The rule of law in Spain is being hit hard by Pedro Sanchez with his project to pass an unconstitutional amnesty law.
According to Article 2 of the Treaty on European Union, the Union is founded on the values of respect for human dignity, freedom, democracy, equality, the rule of law and respect for human rights.
No one can dispute that from this article it follows, as a principle common to all European nations, that a democratic State under the rule of law requires a catalog of inalienable and intangible rights, inherent to human beings and a requirement of their dignity, the rule of law – and above all, constitutional law -, and the strict guarantee of the principle of prohibition of arbitrariness of public power, which is ensured by the separation of powers, so that judges and magistrates have the exclusive function of judging, including what the executive and the legislature do.

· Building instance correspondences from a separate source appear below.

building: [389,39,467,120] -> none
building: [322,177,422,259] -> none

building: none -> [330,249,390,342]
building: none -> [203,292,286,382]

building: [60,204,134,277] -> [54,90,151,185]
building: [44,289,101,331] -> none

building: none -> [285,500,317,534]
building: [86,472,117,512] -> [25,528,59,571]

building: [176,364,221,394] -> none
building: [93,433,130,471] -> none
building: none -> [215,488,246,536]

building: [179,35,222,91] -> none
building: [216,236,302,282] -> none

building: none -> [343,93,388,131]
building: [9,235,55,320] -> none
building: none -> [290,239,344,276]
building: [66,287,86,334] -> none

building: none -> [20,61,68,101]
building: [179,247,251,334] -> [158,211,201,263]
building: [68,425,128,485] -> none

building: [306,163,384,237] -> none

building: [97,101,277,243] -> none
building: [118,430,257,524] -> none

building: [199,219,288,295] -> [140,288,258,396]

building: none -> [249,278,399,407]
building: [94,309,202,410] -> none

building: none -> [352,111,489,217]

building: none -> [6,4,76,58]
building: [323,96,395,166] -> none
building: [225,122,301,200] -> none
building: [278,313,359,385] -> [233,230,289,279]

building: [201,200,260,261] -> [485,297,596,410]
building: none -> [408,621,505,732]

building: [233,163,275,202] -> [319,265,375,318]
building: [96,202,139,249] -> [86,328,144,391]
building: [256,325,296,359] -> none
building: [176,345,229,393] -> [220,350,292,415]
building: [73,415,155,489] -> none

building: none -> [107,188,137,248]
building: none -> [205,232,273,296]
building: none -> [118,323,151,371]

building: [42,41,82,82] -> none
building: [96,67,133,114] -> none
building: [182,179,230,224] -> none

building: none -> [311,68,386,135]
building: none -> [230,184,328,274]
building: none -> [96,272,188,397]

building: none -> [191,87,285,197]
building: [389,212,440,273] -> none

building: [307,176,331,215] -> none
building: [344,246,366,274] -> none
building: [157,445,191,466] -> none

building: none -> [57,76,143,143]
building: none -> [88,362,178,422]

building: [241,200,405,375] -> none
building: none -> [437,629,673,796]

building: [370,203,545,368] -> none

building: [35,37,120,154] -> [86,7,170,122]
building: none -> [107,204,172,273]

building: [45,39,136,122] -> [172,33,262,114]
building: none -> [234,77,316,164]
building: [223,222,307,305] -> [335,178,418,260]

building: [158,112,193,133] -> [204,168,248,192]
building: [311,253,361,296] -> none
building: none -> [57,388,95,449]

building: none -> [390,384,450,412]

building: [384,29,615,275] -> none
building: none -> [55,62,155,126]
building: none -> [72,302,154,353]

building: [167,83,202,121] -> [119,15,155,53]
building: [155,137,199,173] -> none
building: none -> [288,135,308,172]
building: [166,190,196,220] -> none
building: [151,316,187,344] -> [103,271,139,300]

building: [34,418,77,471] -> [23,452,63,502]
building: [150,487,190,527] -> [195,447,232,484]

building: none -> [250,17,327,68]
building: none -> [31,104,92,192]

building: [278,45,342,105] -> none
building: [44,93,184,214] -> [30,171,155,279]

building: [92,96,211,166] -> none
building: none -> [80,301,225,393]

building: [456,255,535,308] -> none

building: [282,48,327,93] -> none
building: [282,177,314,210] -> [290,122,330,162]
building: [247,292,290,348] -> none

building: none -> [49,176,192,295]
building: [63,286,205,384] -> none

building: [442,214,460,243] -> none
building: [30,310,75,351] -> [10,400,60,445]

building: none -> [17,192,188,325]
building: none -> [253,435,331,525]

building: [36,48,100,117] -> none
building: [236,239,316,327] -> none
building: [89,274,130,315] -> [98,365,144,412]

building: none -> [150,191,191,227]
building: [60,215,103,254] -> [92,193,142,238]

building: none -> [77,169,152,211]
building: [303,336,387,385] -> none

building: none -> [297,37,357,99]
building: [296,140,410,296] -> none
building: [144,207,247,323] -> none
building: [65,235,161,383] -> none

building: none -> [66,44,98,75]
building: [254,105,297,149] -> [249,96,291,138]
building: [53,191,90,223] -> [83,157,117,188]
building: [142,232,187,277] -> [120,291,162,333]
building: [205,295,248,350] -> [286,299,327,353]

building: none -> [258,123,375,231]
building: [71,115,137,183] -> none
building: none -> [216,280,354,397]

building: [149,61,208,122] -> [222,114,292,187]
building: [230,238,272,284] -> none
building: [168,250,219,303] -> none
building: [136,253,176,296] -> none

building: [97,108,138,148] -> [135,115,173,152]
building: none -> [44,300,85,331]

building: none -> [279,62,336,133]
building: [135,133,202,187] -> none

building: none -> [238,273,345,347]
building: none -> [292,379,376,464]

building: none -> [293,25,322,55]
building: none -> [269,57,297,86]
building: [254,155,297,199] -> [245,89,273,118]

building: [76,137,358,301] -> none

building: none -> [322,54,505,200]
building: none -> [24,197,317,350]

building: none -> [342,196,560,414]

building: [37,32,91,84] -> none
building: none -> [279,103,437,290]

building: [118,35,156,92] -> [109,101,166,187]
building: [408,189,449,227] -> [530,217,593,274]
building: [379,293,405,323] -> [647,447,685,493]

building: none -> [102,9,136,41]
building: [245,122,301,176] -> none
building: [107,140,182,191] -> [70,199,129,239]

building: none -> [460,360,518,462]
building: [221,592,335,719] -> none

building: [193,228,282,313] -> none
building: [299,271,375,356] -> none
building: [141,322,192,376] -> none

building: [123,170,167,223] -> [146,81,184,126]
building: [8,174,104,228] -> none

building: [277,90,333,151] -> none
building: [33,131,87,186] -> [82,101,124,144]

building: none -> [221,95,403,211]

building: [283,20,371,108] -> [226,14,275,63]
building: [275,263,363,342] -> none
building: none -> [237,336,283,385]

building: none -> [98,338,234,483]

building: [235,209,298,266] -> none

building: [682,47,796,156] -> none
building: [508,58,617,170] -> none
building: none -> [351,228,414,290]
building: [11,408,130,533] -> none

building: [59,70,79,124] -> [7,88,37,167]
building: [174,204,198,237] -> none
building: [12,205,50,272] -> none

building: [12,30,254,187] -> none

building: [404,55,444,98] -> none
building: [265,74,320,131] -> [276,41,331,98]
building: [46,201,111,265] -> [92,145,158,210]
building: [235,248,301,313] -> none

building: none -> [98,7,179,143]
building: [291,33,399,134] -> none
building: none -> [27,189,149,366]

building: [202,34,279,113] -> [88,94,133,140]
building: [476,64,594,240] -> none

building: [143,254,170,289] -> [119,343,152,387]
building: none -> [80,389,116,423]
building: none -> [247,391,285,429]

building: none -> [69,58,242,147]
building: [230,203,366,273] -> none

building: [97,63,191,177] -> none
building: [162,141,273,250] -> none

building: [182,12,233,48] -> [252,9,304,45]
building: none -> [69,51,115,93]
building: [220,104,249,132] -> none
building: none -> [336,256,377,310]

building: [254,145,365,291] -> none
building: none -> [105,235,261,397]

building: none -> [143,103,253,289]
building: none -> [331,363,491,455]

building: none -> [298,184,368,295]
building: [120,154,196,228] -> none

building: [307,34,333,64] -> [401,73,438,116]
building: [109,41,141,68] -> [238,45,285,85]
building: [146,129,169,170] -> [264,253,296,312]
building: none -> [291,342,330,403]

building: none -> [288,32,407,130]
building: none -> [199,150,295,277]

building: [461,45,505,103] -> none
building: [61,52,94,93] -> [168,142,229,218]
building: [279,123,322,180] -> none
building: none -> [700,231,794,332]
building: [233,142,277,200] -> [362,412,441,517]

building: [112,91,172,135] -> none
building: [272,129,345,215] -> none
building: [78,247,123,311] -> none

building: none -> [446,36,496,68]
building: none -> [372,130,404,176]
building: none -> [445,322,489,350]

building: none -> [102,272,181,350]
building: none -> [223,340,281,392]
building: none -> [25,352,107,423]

The rule of law exists, therefore, when it is not the politicians, authorities or parties that dominate, but the laws that rule, and provided that they are general, predetermined, equal for all and permanent rules.
An amnesty law has a devastating effect on the principle of separation of powers, since the amnesty deprives judges of their function of judging the facts that, at the time of their occurrence, constituted a crime or misdemeanor. At the same time, victims are deprived of their right to effective judicial protection, to have their case heard fairly and publicly and within a reasonable time by an independent and impartial judge established by law. This is stated in Article 47 of the European Charter of Fundamental Rights.
Precisely because of this devastating effect on the separation of powers and the equality of citizens, amnesty laws are only admissible under two cumulative circumstances: that an extraordinary situation exists and that the Constitution provides for this possibility, as an exception to the principle of the rule of law. If the Constitution does not foresee it, the amnesty appears as an arbitrary and antidemocratic act.
Until a few weeks ago, Pedro Sánchez together with other ministers and socialist leaders had publicly stated on numerous occasions – including during the election campaign – that amnesty for crimes committed by politicians linked to the separatist insurgent movements in Catalonia was not possible because it was contrary to the Constitution, the equality of citizens, the rule of law and respect for judges. However, betraying his word and the Law, with the sole purpose of obtaining the support of 7 deputies among the 350 members of the Spanish Congress, Sánchez has decided to approve an amnesty to benefit a few politicians who support him, violating the Constitution and the trust of millions of Spaniards.
Among the crimes to be amnestied by ordering the judges to archive all investigations, there are crimes of sedition, economic corruption, disobedience to the judicial authority, attack to the authority, injuries, tax fraud, money laundering or even terrorism.
Spaniards have come out massively to demonstrate in Barcelona, Madrid, Seville, Valencia, Zaragoza and all the capitals. And in an unprecedented democratic movement, thousands of Spaniards demand respect for the Constitution every day without interruption at the gates of the headquarters of Sánchez’s socialist party, in Ferraz street. Ferraz is already a symbol of peaceful and citizen resistance, like Tianammen.
The international press echoes, likewise, the disproportionate violence that the police units commanded by Sánchez are exercising on the young people who are demanding freedom and respect for the law. The autocratic drift of the new government of Sanchez is extremely dangerous.
It is evident that an amnesty law deprives those of us who saw our rights violated; that is to say, all Spaniards, of the effective protection of a Judge, of the due and just reparation for the crimes committed such as the embezzlement of public funds, the destruction of furniture or social peace and security.
No one can forget that article 49 of the same European Charter declares the incompatibility of an amnesty law such as the one that Sanchez has sought, with European law; when it states that the retroactivity of criminal laws shall not prevent the trial and punishment of a person guilty of an act or omission which, at the time it was committed, constituted a crime according to the general principles recognized by all nations. And certainly, embezzlement of public funds, money laundering or terrorism are recognized by all democratic and civilized nations.
Millions of Spaniards long for a concrete, precise and decisive response from the Brussels institutions in defense of our Constitution and the Judiciary. For millions of Spaniards see how Spain is treading the bitter path of tyranny in the face of the silence of Brussels. No decent European would understand that the Commission would apply a double standard compared to its repeated homily against the conservative governments of Hungary and Poland; especially when the situation in Spain is incomparably more serious.
In the cases of Hungary or Poland, all the cases involved laws or government proposals within their respective Constitutions. In this case, as pointed out by the General Council of the Judiciary and all the associations of State civil servants – prosecutors, State lawyers, tax, or social security inspectors, to give examples – the amnesty proposal is manifestly unconstitutional. And the rule of law in Europe is the rule of law in the European nations.
If the European Commission is silent and the European Parliament concedes, any decent Spaniard will deduce without special effort that they are machines at the service of the most ferocious federalism, and that the invocations to the Rule of Law from Brussels are a dead letter.